Juste avant la nuit est un des derniers films de la période "pompidolienne" de Claude Chabrol, et propose justement un postulat voisin d'un des premiers films du cycle, La Femme infidèle (1969). Le film, adapté du roman The Thin Line de Edward Atiyah (roman déjà adapté précédemment par Mikio Naruse avec L'Étranger à l'intérieur d'une femme (1966)), revisite ainsi le postulat de La Femme infidèle en inversant plusieurs pièces de son puzzle pour un résultat assez différent. Chabrol réintroduit le couple bourgeois du film de 1969 avec Michel Bouquet et Stéphane Audran, c'est cette fois l'époux qui s'avère infidèle mais qui de nouveau endosse la culpabilité d'un crime. Quand ce crime était à la fois une ardente preuve d'amour et une volonté de maintenir l'illusion de bonheur de ce vernis bourgeois, il s'agit là presque d'un acte manqué afin de le faire imploser dans un pur geste pulsionnel.

Chabrol façonne un vrai schisme entre la présence éteinte de Charles (Michel Bouquet) et justement la véritable vitrine d'épanouissement bourgeois de son environnement. Epouse aimante et attentive avec Hélène (Stéphane Audran), enfants vifs et tendre, maison à l'architecture moderne et à la topographie pensée pour une vie de famille moderne et épanouie, rien ne manque. C'est justement ce bonheur trop éclatant qui ronge d'autant plus Charles rongé par la culpabilité de son acte, et Chabrol joue sciemment de la torpeur et de l'ennui dans l'illustration de ces moments trop radieux. 

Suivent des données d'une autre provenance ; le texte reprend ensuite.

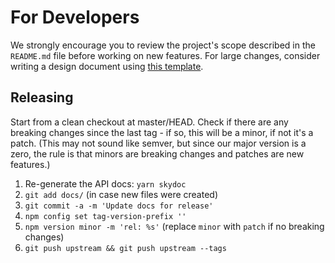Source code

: # For Developers

We strongly encourage you to review the project's scope described in the `README.md` file before working on new features. For large changes, consider writing a design document using [this template](https://docs.google.com/document/d/1U6GlAaPF3tl1wvBNXebW1mD3oHZxV5h9TH-bR0p8Uz8/edit?usp=sharing).

## Releasing

Start from a clean checkout at master/HEAD.
Check if there are any breaking changes since the last tag - if so, this will be a minor, if not it's a patch.
(This may not sound like semver, but since our major version is a zero, the rule is that minors are breaking changes and patches are new features.)

1. Re-generate the API docs: `yarn skydoc`
1. `git add docs/` (in case new files were created)
1. `git commit -a -m 'Update docs for release'`
1. `npm config set tag-version-prefix ''`
1. `npm version minor -m 'rel: %s'` (replace `minor` with `patch` if no breaking changes)
1. `git push upstream && git push upstream --tags`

Dès lors Charles va chercher volontairement à casser son jouet, par les aveux de son infidélité puis de son crime à Hélène, puis même à son meilleur ami François (François Perrier), mari de la victime. La réaction des intéressés est pourtant inattendue, amorphe et peu revancharde pour François, compréhensive et bienveillante pour Hélène. François est le concepteur de cette vitrine bourgeoise puisque l'architecte de la maison ultramoderne de Charles, tandis qu'Hélène est le "produit" phare de cette vitrine en maîtresse de maison idéale et enviée. La rancœur n'a pas sa place dans ce culte des apparences, ce que Charles en plein masochisme coupable ne peut concevoir.

Chabrol dans sa manière de film l'intérieur de la maison souligne la facticité des rapports qui s'y nouent. Il y a une sorte de texture de papier glacé publicitaire dans l'espace domestique, une maison témoin appuyé par la topographie moderne. Les joies d'une matinée de noël semblent presque forcées et jouées (du moins elle l'est par Charles), lors d'une scène Hélène a presque une vue de "cliente" dans la vitre d’une chambre donnant sur le salon, et la mine morne de Charles fait tache dans la perfection de la maison-témoin. Les confessions de Charles laissent entendre que le lâché prise de son crime lors d'un jeu érotique l'ont davantage laissé exprimer la réalité de son être que lors des moments radieux en famille. 

A l'inverse, les lits séparés du couple Charles/Hélène témoigne d'une sensualité plus éteinte malgré la sensualité et l'élégance toujours dégagée par Stéphane Audran. Cette dernière, faussement effacée durant une grande partie du film, est en fait le pendant du Michel Bouquet de Une femme infidèle puisque prête à l'impensable aussi pour maintenir les apparences. Mais quand Une Femme infidèle déployait un incroyable souffle romantique par la révélation et l'exécution de l'acte fatal, il se dégage ici une terrible froideur où l'on ne sait qui qualifier du plus égoïste. Michel prêt à tout briser pour sa paix intérieure, ou Hélène prête à le sacrifier afin de maintenir un train de vie et ces apparences. La réponse est sans doute à chercher dans la sous-intrigue montrant un employé abandonnant femme et enfant et volant la caisse pour goûter les joies de la romance avec une compagne plus jeune.